At 3.7 MDa, titin is the largest protein known to exist (1). This giant polypeptide, also known as connectin, forms the backbone of striated muscle myofibrils by assembling the thin (actin) and thick (myosin) filaments into periodic structural units called sarcomeres. One might expect such an enormous scaffold protein to be immobilized within myofibrils, but da Silva Lopes et al. reveal that sarcomeric titin is actually quite dynamic and able to exchange with soluble pools of the protein (2).
Titin's C terminus is integrated into the central “M-band” of sarcomeres, whereas its N terminus stretches out into the “Z-disc” at sarcomere edges (3). Studies of titin's function have been hampered by the protein's large size and complex splicing pattern. To circumvent these problems, Michael Gotthardt and colleagues at the Max Delbrück Center for Molecular Medicine in Berlin, Germany, generated knockin mice that express titin tagged at its C terminus with green fluorescent protein (GFP). “It's the largest known protein… and we made it larger!” Gotthardt laughs.
The knockin mice were viable, and fluorescently labeled titin was incorporated correctly into the sarcomeres of both cardiac and skeletal muscle (2). Gotthardt and colleagues, led by Katharina da Silva Lopes, isolated embryonic cardiomyocytes from these mice and analyzed titin's mobility by photobleaching its GFP tag.

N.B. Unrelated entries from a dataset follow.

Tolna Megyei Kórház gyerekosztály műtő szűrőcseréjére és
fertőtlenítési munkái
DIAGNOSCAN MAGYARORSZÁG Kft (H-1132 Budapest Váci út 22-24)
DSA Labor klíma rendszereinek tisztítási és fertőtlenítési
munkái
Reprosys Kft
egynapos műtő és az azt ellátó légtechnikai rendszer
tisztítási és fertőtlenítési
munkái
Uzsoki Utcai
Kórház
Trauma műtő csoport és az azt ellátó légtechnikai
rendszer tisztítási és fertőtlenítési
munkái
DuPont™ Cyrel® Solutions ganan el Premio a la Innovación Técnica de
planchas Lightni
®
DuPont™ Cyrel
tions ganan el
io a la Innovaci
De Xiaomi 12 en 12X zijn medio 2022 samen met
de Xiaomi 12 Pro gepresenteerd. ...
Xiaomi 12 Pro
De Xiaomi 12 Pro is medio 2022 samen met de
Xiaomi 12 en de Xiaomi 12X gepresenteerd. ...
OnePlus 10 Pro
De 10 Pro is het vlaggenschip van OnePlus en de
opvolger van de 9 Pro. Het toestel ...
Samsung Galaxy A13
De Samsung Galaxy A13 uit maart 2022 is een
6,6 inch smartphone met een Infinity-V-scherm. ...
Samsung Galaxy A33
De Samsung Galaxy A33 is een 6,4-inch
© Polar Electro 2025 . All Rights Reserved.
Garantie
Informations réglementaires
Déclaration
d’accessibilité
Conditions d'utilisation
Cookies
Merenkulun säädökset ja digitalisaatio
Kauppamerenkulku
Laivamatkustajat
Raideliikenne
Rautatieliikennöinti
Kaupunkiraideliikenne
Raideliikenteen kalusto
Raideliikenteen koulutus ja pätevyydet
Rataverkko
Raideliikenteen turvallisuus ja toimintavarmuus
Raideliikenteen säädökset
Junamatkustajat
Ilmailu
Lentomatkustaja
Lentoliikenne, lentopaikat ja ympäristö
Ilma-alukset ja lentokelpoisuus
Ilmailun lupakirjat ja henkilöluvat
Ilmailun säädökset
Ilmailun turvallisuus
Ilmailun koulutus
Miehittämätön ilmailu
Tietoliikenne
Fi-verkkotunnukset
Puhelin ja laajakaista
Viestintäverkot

Surprisingly, the bleached titin was replaced by unbleached protein within 14 hours—longer than the few minutes it takes for other, smaller sarcomere components to exchange, but still much faster than the biochemical turnover of titin, which has a half-life of about 3 days (4). Titin fluorescence recovered at the same rate in the presence of the protein synthesis inhibitor cycloheximide, indicating that bleached titin is replaced by the movement of existing titin molecules rather than by newly synthesized protein.
“So even the backbone of the sarcomere is mobile, and the whole structure is in flux,” says Gotthardt. Indeed, myofibrils need to be dynamic, he says, because “proteins go bad, especially ones that are under a lot of mechanical tension. If you want to maintain a healthy, working sarcomere, you need to replace the proteins that make it.”

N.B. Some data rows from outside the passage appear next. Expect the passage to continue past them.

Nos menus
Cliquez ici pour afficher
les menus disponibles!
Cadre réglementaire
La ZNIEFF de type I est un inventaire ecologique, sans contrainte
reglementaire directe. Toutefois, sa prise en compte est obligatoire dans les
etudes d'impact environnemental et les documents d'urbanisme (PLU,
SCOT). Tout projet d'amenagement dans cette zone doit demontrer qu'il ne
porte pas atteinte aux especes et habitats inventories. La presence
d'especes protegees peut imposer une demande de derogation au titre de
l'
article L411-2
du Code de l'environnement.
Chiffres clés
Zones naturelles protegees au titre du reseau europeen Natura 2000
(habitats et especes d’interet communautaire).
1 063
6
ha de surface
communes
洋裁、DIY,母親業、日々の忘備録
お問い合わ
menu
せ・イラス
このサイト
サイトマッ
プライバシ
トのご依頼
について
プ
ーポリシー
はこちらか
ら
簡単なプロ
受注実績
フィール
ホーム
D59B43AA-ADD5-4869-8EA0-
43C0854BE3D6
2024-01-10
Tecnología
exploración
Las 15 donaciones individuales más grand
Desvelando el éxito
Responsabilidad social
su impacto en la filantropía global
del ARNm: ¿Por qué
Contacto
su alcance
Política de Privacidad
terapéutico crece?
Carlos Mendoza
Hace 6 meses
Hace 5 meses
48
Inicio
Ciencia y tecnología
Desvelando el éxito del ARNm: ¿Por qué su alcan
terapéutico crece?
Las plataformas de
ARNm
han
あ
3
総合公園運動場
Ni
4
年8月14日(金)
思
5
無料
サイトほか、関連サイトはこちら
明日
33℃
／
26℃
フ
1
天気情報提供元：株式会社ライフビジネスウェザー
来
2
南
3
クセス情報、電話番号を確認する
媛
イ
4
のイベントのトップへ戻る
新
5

“It's the largest known protein… and we made it larger!”
To learn more about titin's mobility, Gotthardt and colleagues compared the protein's ability to move in different directions. Based on titin's organization along myofilaments, the team reasoned that, if titin always retains some connection to other structural proteins, it would take longer to move longitudinally than it would take to shift laterally. However, by bleaching differently sized and shaped sections of cardiac myofibrils, da Silva Lopes et al. found that titin moves at the same speed in both directions, suggesting that the protein completely disconnects from the sarcomere and is then free to diffuse either way before reintegrating at a new location.
Titin mobility was affected by calcium, however. Bleached areas of cardiac myofibrils recovered their fluorescence more quickly when calcium levels were low, whereas titin's incorporation into sarcomeres was more stable in the presence of high calcium. Gotthardt says that this makes sense because high calcium activates myofibril contraction. “To produce force, the sarcomere proteins need to stay in place and do their work,” he explains.
Gotthardt admits that many questions remain about how titin detaches from the sarcomere, how it reintegrates, and how its turnover is regulated. But he plans to use the fluorescent-titin knockin mice to address several other aspects of muscle biology as well. “This mouse also allows us to study how sarcomeres are assembled and how muscle cells fuse to form a multi-nucleate syncytium. There are a lot of really important questions that we can ask using this model system.”